About the Honors College: The University of Arkansas Honors College was established in 2002 and brings together high-achieving undergraduate students and the university's top professors to share transformative learning experiences. Each year the Honors College awards up to 90 freshman fellowships that provide $72,000 over four years, and more than $1 million in undergraduate research and study abroad grants. The Honors College is nationally recognized for the high caliber of students it admits and graduates. Honors students enjoy small, in-depth classes, and programs are offered in all disciplines, tailored to students' academic interests, with interdisciplinary collaborations encouraged. Fifty percent of Honors College graduates have studied abroad and 100 percent of them have engaged in mentored research.

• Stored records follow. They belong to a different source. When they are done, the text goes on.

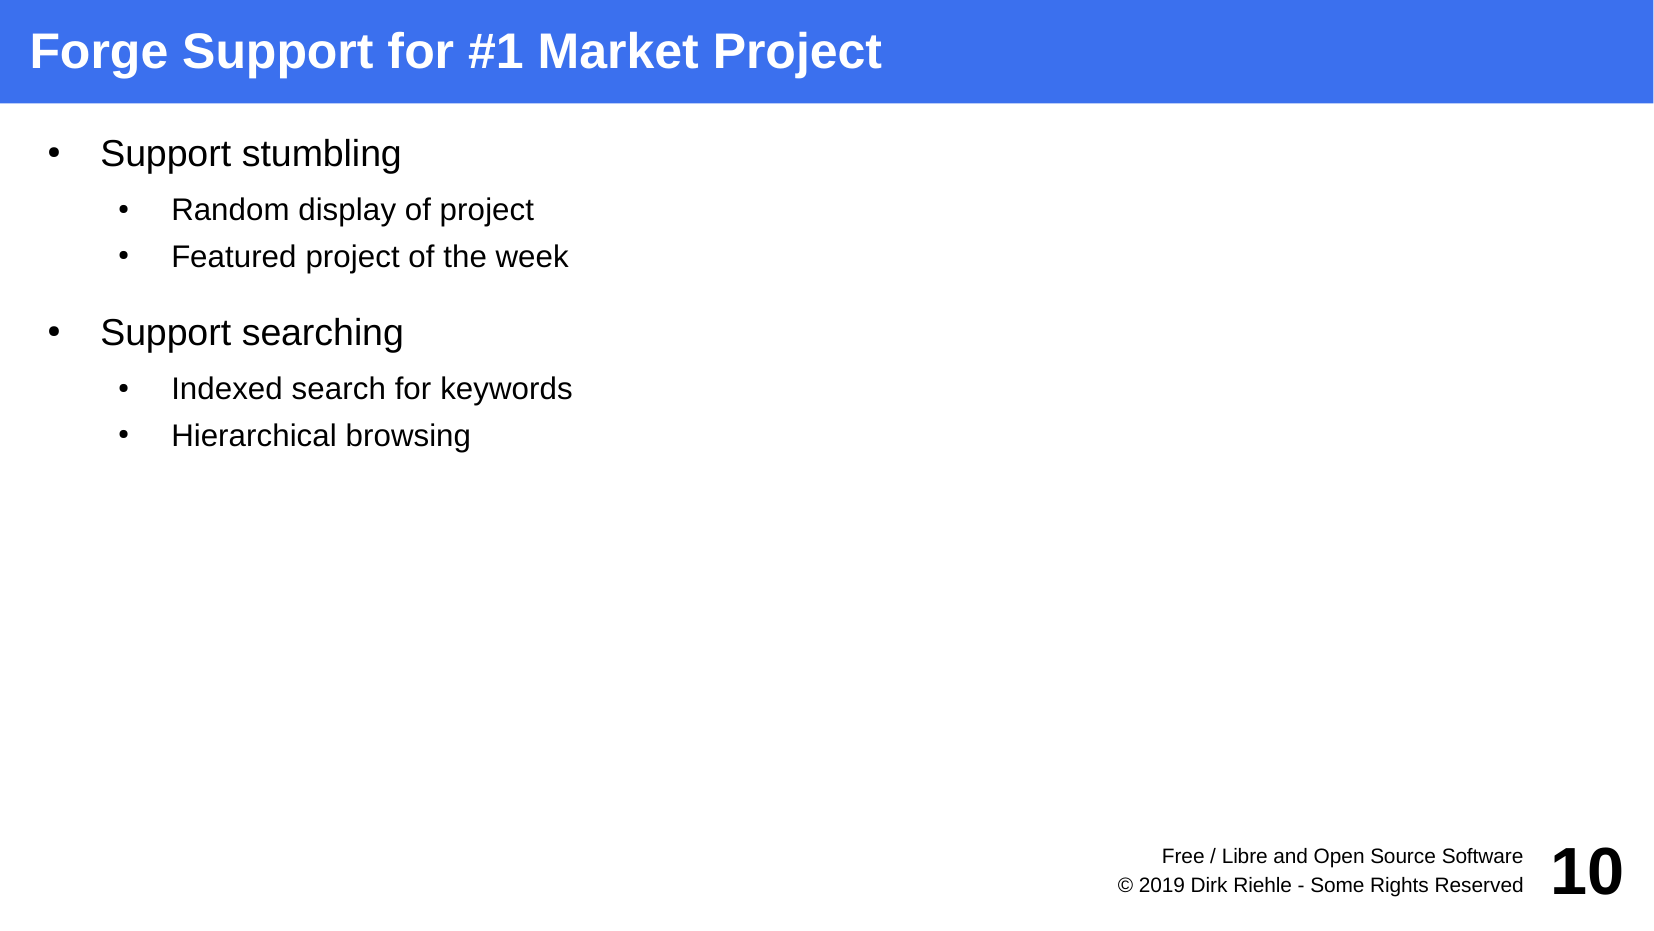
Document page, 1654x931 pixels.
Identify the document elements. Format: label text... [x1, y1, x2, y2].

title Forge Support for #1 Market Project [0, 0, 1654, 104]
list Support stumbling Random display of project Featured project of the week Support searching Indexed search for keywords Hierarchical browsing [29, 132, 1625, 813]
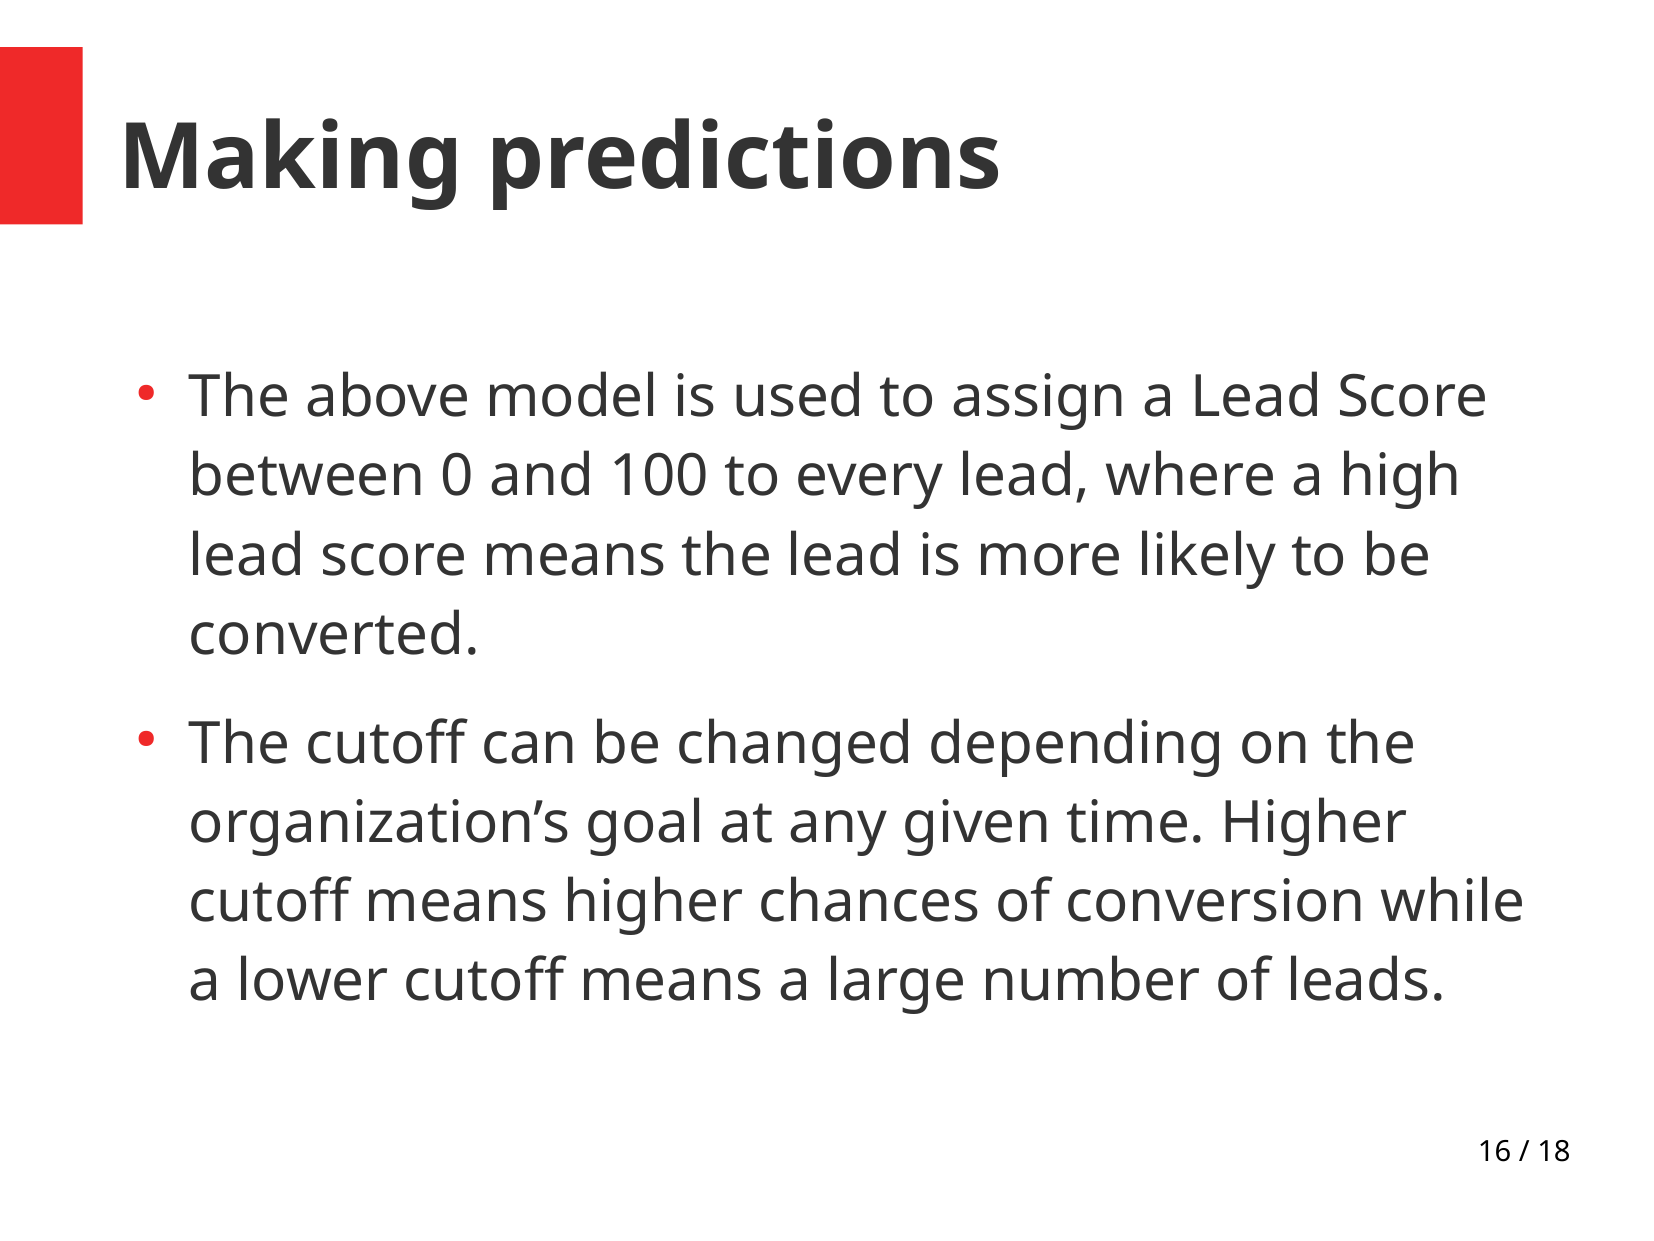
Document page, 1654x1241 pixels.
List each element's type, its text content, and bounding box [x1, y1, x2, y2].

list The above model is used to assign a Lead Score between 0 and 100 to every lead, where a high lead score means the lead is more likely to be converted. The cutoff can be changed depending on the organization’s goal at any given time. Higher cutoff means higher chances of conversion while a lower cutoff means a large number of leads. [118, 354, 1536, 1074]
title Making predictions [118, 49, 1571, 257]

About the University of Arkansas: The University of Arkansas provides an internationally competitive education for undergraduate and graduate students in more than 200 academic programs. The university contributes new knowledge, economic development, basic and applied research, and creative activity while also providing service to academic and professional disciplines. The Carnegie Foundation classifies the University of Arkansas among fewer than 3% of colleges and universities in America that have the highest level of research activity. U.S. News & World Report ranks the University of Arkansas among its top American public research universities. Founded in 1871, the University of Arkansas comprises 10 colleges and schools and maintains a low student-to-faculty ratio that promotes personal attention and close mentoring.